2. Higher co payments means insurance companies paid out less and consumers were expected to pay more. Since we also used our doctors less and had fewer procedures, why did rates increase an average of 20 percent this year for many of us, yet there is evidence that medical inflation this year has almost come to a halt? In other words, why the increase and who is benefiting (hint: its not the doctors and we personally were hit for another 18 percent on chiropractic fees by Aetna again)? In my opinion, health care reform did not go far enough and should have included a public option. This would have prevented these increases which make our country less competitive in the world economy because of the ridiculous cost of health insurance.

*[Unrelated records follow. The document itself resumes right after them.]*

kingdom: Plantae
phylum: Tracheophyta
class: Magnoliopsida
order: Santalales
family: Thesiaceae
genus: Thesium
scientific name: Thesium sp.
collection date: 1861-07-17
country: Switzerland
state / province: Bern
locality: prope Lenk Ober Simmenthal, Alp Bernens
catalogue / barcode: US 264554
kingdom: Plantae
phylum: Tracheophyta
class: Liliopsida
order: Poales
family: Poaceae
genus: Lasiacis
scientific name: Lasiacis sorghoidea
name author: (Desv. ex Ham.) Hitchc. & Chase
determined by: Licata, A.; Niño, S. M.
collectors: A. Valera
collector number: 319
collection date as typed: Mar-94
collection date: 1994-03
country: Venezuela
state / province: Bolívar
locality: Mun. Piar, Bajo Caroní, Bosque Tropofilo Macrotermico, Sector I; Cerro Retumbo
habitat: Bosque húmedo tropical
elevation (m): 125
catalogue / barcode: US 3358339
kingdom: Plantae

3. Over the last year, chiropractic utilization is up markedly. Perhaps, people are shifting their spending habits to a more cost effective and overall effective type of care. It costs less to get problems taken care of the right way, regardless of the visit costs. In other words, in our office treats a person with shoulder and neck pain. Doctor A before us evaluates the neck and shoulder, sends the patient for 2 months of rehab and orders an MRI, the problem returns two months later. The cost – Thousands of dollars for a non solution. The patient visits us Doctor B. We find out during the evaluation the person has right foot flare on the side of shoulder pain and his hip flexor is pulling the shoulder forward causing neck and shoulder pain. The problem resolves in 12 visits and the person purchases foot orthotics and is now aware of why the problem exists. The costs, slightly over $1000 but the person has to put our $40 per visit because of an outrageously high copayment which is not compatable with rehab. The person shoulders much of the costs but is pain free with money well spent and we got it right the first time. The lesson is that it is not the cost of the visit, or the amount of stuff that is done to someone. It is the quality of the health care experience that counts. Getting it right and improving the persons health for years to come is always better than having tests and procedures. Perhaps, this study also is a reflection of market forces which have been largely absent from our monopolized healthcare system.
What do you think? As always, I value your opinion.